Page images and extracted text:
○ ○ ○ ○

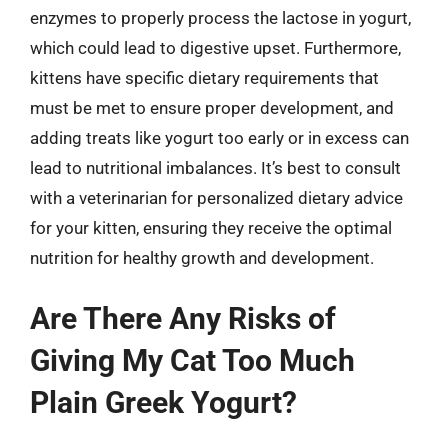
enzymes to properly process the lactose in yogurt,
which could lead to digestive upset. Furthermore,
kittens have specific dietary requirements that
must be met to ensure proper development, and
adding treats like yogurt too early or in excess can
lead to nutritional imbalances. It’s best to consult
with a veterinarian for personalized dietary advice
for your kitten, ensuring they receive the optimal
nutrition for healthy growth and development.
Are There Any Risks of
Giving My Cat Too Much
Plain Greek Yogurt?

○ ○ ○ ○

## Task goal
Across the entries above, find each line with the word "lead" and please copy it out.

## Task solution
which could lead to digestive upset. Furthermore,
lead to nutritional imbalances. It’s best to consult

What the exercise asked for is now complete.